▶ **Provided passage**:

Waivers of notice and consents to the petition were filed by the three residuary legatees. The waiver filed on behalf of The Kenneth H. Campbell Foundation for Neurological Research, one of the residuary legatees, was executed by a member of the same law firm which represented the executors in the proceedings for construction of the will. The waivers of the other two residuary legatees were signed by them personally, without appearance of counsel. All three consents contained language to the effect that the residuary legatees waived further notice of the proceeding and "do hereby consent to the granting of said petition forthwith."

Without conducting any hearings on the petition, the Probate Court entered an order placing the construction on the will which was sought by the executors and consented to by the residuary legatees. The order is as follows:

"STATE OF MICHIGAN

"THE PROBATE COURT FOR THE COUNTY OF OTTAWA

"At a session of said Court held on the 17th day of October, A.D. 1956.

"Present: Hon. Frederick T. Miles, Probate Judge.

"In the Matter of the Estate of

KENNETH H. CAMPBELL, No. 25073 Deceased.

▶ **Data for analysis**:

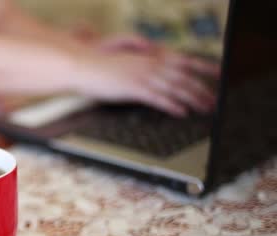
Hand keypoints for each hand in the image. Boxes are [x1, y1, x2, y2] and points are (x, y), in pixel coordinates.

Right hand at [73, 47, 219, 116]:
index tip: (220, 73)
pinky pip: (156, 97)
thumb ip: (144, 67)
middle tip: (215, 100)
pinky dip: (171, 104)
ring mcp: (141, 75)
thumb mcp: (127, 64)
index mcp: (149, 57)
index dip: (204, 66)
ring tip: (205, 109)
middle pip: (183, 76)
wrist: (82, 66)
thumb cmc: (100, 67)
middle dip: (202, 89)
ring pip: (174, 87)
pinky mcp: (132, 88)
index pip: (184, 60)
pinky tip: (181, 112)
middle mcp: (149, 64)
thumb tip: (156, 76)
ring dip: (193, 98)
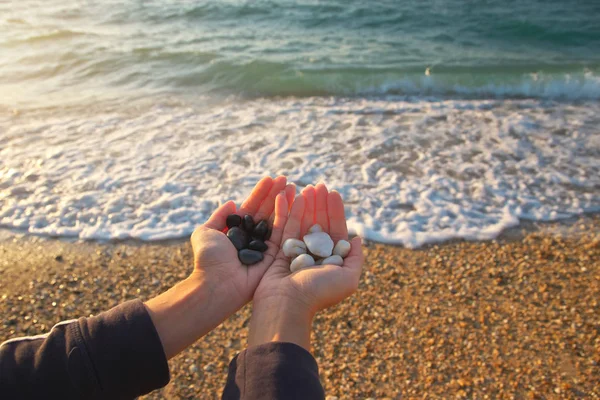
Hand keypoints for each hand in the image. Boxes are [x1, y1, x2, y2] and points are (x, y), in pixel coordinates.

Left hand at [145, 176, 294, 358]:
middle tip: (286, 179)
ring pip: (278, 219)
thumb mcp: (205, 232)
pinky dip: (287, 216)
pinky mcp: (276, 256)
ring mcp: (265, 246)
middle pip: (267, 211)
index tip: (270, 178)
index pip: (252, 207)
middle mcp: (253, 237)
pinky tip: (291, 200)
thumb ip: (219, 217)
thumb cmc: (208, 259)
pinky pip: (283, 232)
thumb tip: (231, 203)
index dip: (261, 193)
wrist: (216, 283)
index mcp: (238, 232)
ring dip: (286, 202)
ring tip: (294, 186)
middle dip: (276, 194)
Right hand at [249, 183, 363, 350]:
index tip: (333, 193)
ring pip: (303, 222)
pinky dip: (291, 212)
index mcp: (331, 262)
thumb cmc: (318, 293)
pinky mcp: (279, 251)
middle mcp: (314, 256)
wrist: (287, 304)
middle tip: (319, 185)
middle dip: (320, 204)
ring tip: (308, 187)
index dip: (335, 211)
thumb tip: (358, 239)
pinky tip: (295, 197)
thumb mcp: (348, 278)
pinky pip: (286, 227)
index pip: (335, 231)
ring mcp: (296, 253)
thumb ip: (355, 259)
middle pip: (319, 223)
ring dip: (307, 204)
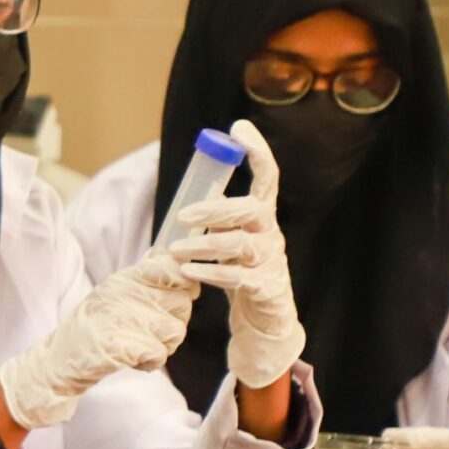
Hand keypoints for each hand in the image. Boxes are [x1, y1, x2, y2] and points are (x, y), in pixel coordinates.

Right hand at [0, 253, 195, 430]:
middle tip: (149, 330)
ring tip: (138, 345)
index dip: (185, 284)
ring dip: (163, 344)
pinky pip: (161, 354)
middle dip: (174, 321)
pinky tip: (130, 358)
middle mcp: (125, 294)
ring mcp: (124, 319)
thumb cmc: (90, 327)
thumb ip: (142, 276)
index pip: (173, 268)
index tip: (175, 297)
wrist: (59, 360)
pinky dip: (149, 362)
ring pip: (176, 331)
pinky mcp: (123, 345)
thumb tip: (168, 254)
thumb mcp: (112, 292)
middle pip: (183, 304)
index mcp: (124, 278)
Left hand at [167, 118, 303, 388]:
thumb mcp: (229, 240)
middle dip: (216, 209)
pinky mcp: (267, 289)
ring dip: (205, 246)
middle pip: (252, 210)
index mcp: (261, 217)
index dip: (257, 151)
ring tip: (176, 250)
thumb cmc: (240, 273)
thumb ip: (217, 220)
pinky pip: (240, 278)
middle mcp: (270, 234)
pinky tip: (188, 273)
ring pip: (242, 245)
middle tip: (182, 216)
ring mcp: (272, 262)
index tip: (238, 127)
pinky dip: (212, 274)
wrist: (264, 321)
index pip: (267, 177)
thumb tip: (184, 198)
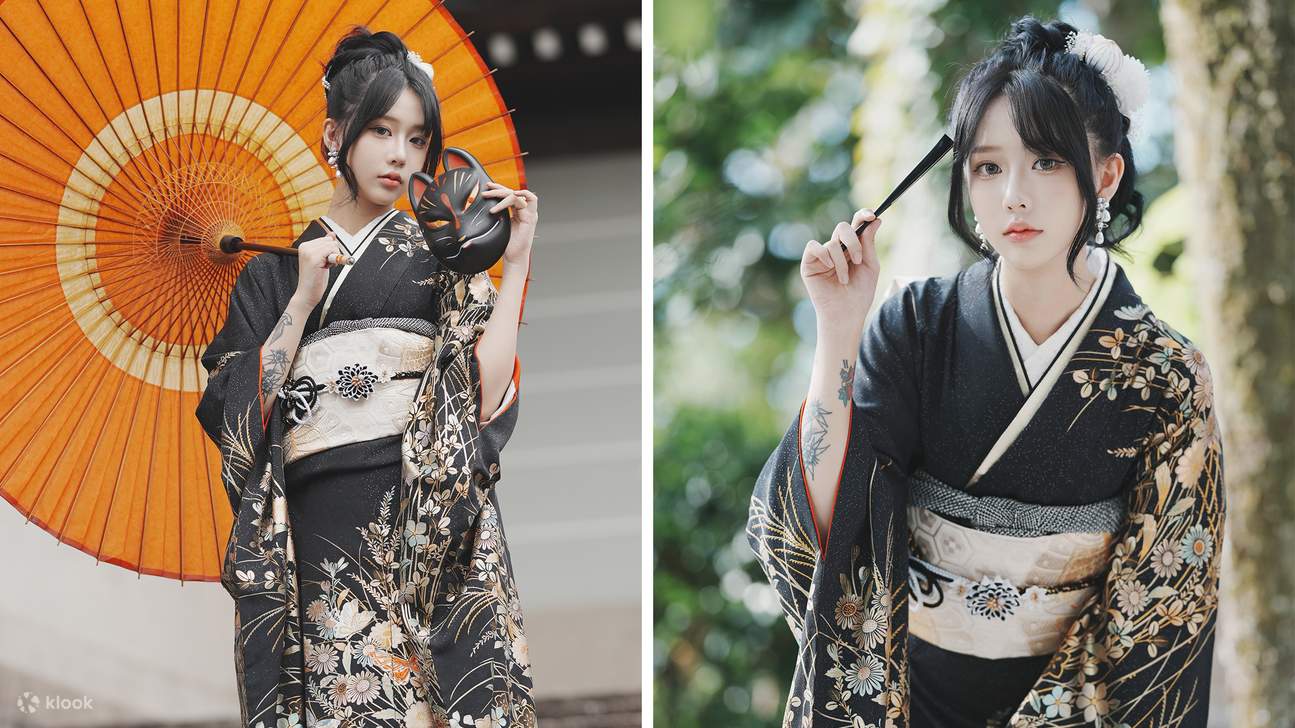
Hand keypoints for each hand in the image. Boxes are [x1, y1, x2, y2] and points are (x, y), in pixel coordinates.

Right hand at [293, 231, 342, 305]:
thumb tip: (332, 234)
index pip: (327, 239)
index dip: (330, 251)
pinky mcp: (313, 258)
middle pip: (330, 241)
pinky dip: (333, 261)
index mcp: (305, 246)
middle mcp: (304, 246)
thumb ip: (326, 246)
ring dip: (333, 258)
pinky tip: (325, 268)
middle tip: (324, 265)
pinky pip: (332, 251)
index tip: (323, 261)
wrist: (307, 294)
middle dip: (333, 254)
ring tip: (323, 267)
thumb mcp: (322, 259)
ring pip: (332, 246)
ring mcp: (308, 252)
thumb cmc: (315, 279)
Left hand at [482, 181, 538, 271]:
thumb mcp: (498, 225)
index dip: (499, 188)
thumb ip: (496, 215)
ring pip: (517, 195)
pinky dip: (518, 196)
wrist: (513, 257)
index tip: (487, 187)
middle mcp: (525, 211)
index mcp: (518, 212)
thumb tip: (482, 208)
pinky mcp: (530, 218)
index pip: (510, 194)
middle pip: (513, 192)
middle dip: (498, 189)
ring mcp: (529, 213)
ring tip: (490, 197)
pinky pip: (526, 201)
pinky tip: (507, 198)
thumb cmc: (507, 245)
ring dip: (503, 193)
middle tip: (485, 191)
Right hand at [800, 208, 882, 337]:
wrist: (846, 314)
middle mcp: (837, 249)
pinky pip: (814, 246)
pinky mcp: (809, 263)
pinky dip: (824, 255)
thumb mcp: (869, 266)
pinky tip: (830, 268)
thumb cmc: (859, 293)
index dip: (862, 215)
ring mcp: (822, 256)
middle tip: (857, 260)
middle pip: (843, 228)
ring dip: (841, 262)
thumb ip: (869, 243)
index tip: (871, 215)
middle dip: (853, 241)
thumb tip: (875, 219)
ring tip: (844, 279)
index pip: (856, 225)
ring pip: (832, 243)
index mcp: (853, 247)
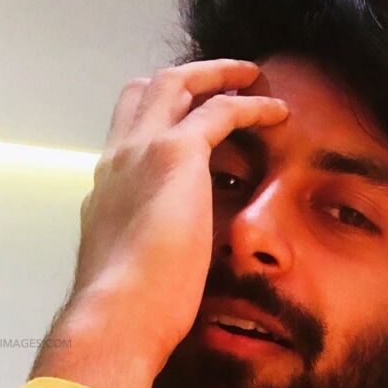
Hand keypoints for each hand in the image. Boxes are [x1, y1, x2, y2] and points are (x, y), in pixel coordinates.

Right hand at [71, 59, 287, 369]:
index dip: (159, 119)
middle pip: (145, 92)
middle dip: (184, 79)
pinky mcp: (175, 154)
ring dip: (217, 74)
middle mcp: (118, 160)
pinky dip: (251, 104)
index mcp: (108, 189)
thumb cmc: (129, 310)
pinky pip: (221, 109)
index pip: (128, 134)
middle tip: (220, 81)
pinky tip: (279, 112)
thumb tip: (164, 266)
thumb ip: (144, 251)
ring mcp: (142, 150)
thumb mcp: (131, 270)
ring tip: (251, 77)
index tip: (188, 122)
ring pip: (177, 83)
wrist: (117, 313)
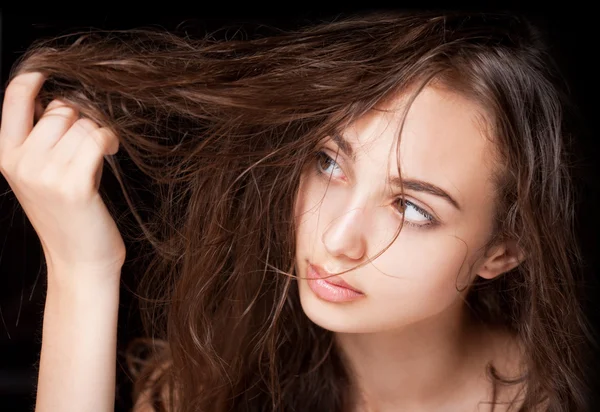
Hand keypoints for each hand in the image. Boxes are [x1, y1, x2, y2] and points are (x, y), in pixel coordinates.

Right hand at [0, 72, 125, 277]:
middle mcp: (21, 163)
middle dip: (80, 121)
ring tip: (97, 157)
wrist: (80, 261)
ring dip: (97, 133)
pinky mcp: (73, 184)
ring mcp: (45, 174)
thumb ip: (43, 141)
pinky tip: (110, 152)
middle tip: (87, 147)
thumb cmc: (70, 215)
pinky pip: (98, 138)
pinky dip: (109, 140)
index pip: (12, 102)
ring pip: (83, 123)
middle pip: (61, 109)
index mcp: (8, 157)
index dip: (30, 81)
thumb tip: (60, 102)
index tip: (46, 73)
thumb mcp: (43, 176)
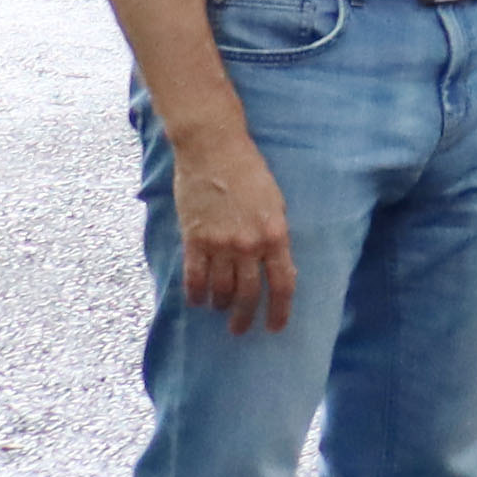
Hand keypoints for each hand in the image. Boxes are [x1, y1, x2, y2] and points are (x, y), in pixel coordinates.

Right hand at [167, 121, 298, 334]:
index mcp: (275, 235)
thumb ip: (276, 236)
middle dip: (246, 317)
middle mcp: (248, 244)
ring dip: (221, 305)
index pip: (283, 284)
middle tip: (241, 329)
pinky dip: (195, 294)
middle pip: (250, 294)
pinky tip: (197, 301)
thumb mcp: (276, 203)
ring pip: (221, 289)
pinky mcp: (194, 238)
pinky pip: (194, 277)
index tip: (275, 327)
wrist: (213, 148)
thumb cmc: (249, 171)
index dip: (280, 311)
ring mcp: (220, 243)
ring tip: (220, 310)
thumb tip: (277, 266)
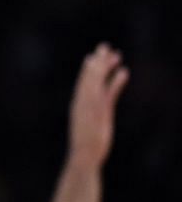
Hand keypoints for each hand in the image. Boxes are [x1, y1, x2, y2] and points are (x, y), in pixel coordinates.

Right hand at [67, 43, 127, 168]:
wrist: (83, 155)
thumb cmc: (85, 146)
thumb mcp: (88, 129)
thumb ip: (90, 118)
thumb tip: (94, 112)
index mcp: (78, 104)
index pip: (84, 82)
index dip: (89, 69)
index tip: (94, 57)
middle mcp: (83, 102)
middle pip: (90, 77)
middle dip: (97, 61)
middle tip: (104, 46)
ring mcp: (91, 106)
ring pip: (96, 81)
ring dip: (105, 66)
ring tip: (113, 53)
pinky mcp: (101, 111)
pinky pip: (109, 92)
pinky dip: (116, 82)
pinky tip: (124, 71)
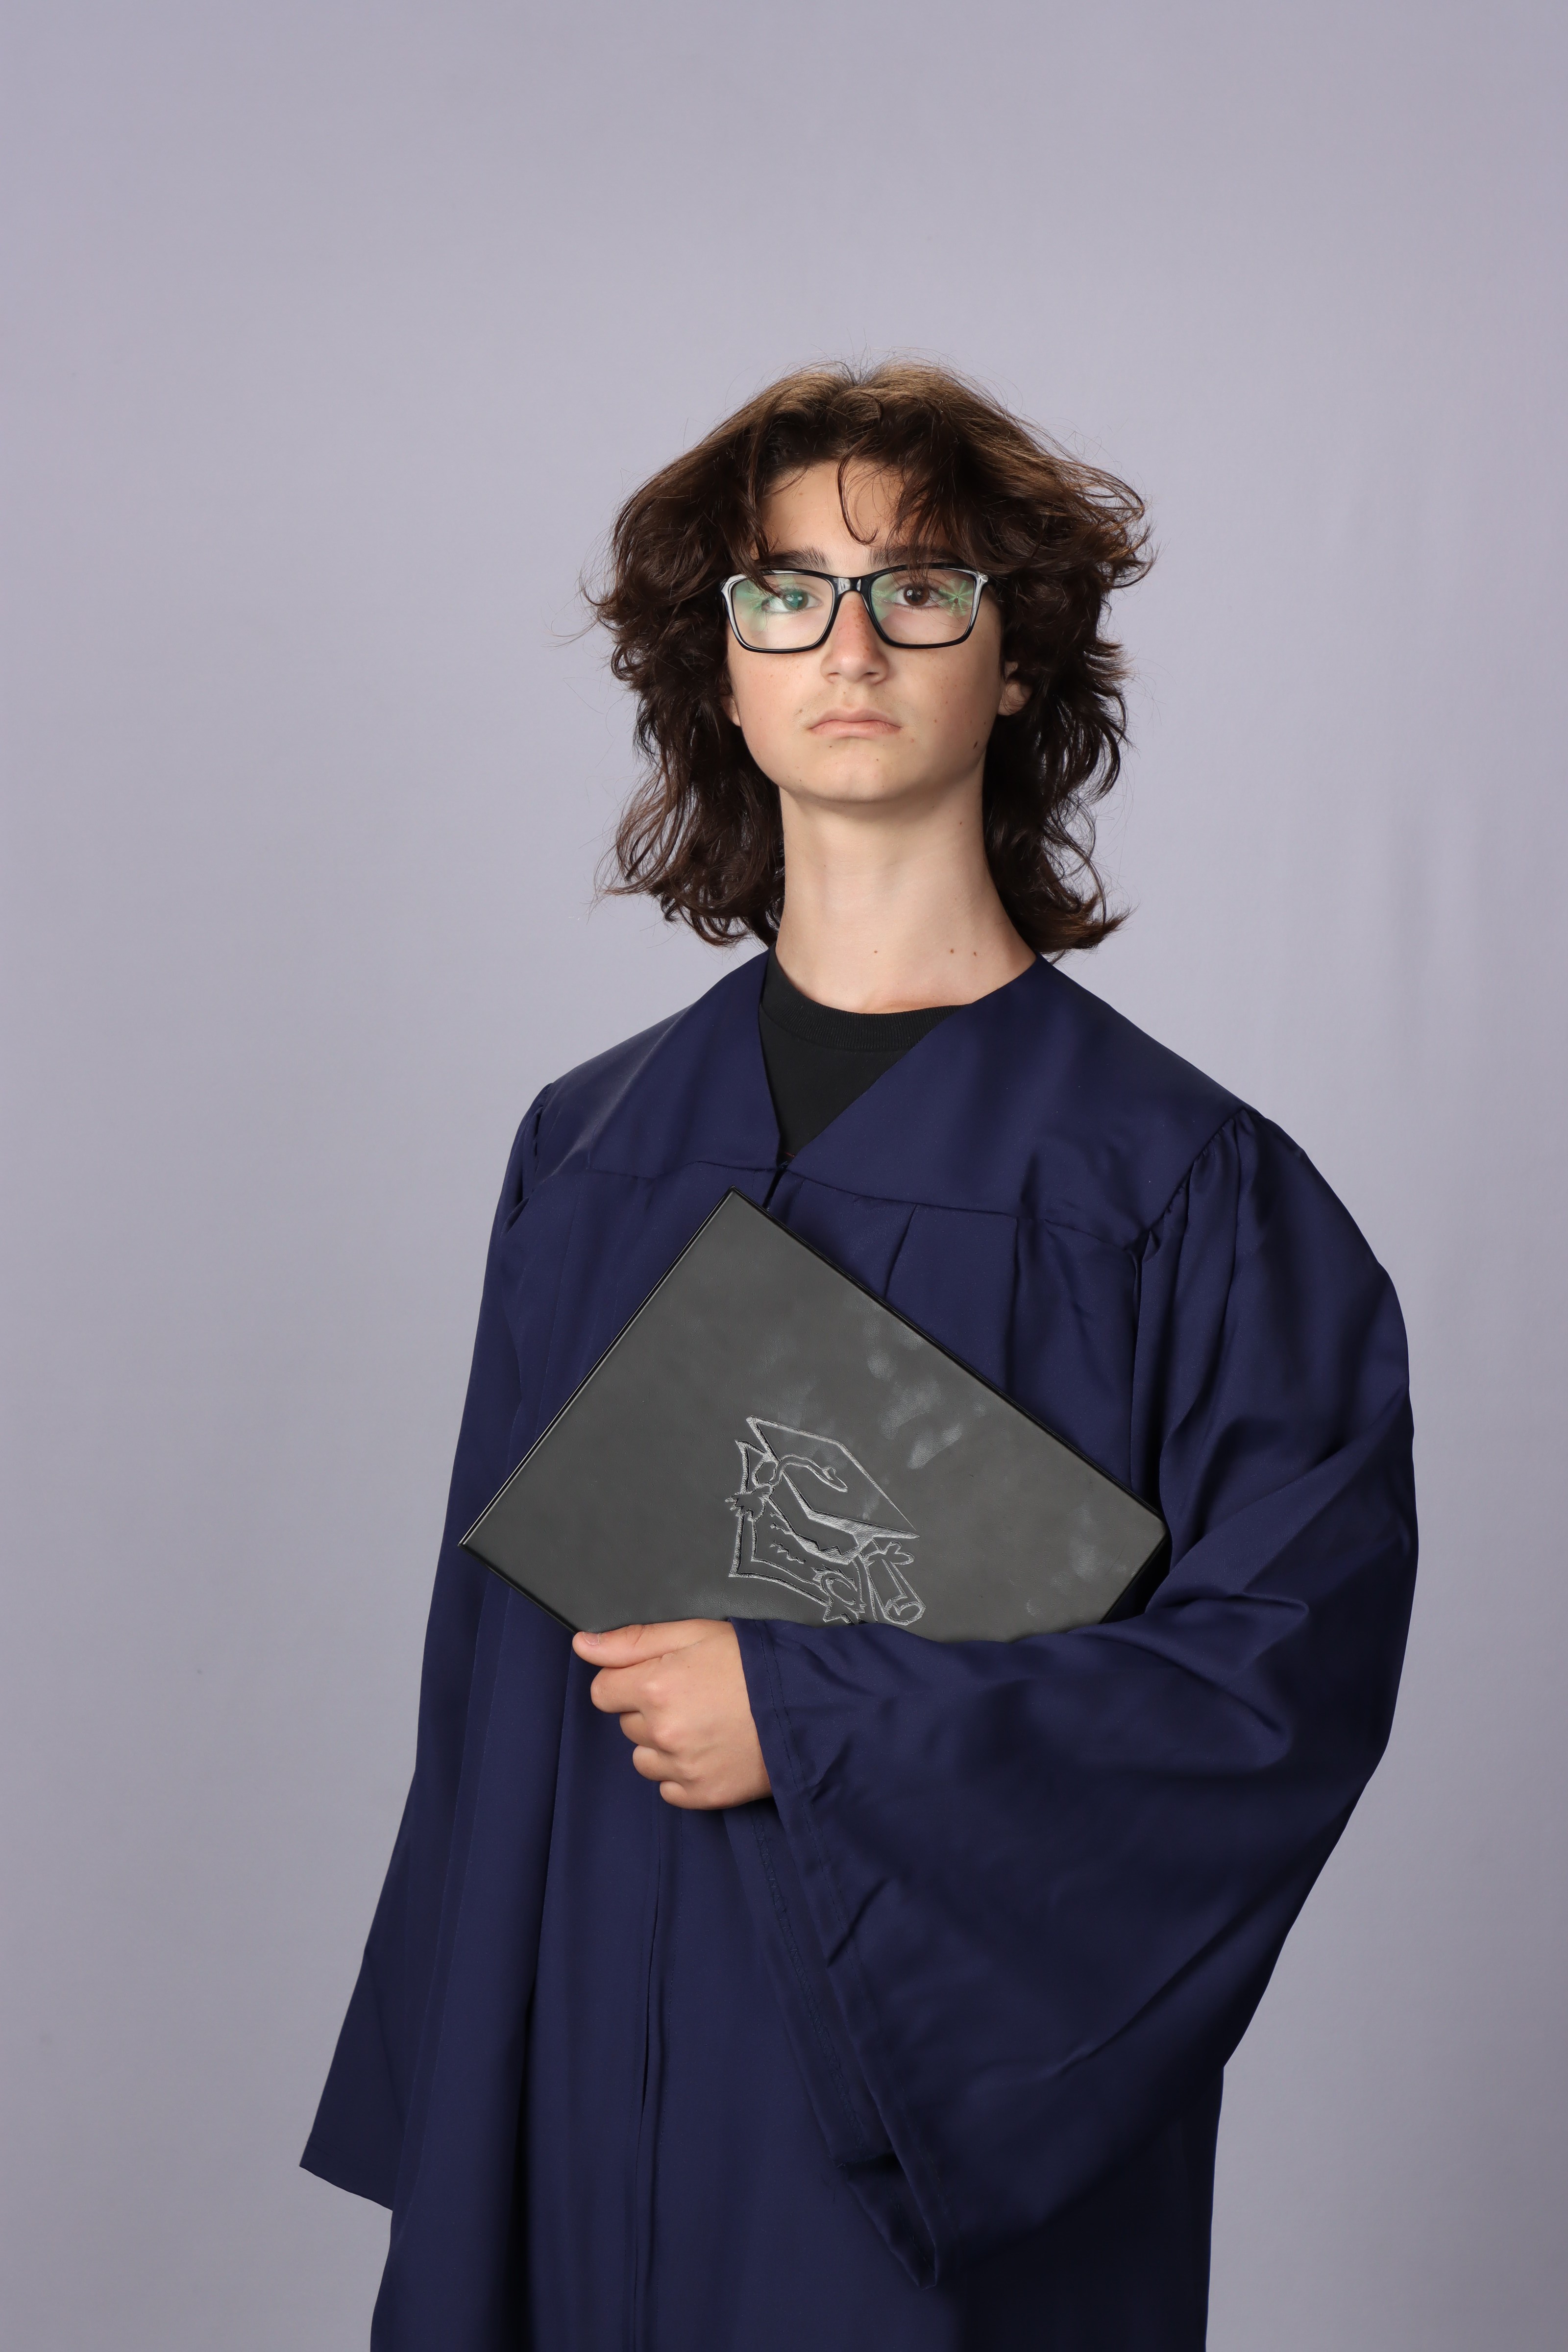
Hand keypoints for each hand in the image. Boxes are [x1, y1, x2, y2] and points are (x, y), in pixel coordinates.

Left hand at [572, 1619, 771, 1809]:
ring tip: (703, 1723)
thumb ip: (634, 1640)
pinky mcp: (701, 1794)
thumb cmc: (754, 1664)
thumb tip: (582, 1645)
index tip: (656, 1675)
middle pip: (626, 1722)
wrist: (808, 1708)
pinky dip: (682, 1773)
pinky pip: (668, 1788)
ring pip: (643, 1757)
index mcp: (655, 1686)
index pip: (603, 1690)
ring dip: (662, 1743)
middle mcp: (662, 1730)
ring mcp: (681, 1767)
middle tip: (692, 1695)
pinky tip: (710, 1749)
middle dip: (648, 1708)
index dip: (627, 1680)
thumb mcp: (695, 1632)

▶ **Assigned task**:
Pick up the passage on the Campbell estate will after its last line and write what comes next. The rows come from a separate source, unrelated to the text about the Campbell estate.

▶ **Response box**:
"On reading and filing the petition of The Michigan Trust Company, Mildred M. Campbell, and Charles R. Sligh, Jr., Co-Executors of the Estate of Kenneth H. Campbell, Deceased, praying for construction of the Will of said deceased, and notice of hearing thereon having been waived, and

"It appearing to the Court after examination of said petition and the Will of said deceased that some question exists as to whether the word `estate' as used in Paragraph V of said Will was intended to include assets held by The Superior National Bank and Trust Company under a trust agreement with said deceased, and

"It further appearing to the Court that if the word `estate' as used in said Paragraph V is construed to include said trust assets, that nothing will pass under Paragraph VI of said Will to Malcolm G. Campbell, and The Kenneth H. Campbell Foundation For Neurological Research, and

"It further appearing to the Court that the correct construction of said Will, in the light of the circumstances set forth in said petition, requires that the word `estate' as used in Paragraph V of said will include said trust assets, the Court so finds, and orders that said Will be so construed.

(s) Frederick T. Miles, Judge of Probate."

1) Effect of Decision of Probate Court in Determining Amount of Marital Deduction.

It is well settled that:

"The right to succeed to the property of the decedent depends upon and is regulated by state law (Knowlton v. Moore, 178 U.S. 41, 57 [ 20 S.Ct. 747, 44 L.Ed. 969]), and it is obvious that a judicial construction of the will by a state court of competent jurisdiction determines not only legally but practically the extent and character of the interests taken by the legatees." Uterhart v. United States, 240 U.S. 598, 603, 36 S.Ct. 417, 418, 60 L.Ed. 819.

To like effect see Helvering v. Stuart, 317 U.S. 154, 161, 63 S.Ct. 140, 87 L.Ed. 154; Blair v. Commissioner of Internal Revenue, 300 U.S. 5, 9, 57 S.Ct. 330, 81 L.Ed. 465; Freuler v. Helvering, 291 U.S. 35, 43-45, 54 S.Ct. 308, 78 L.Ed. 634.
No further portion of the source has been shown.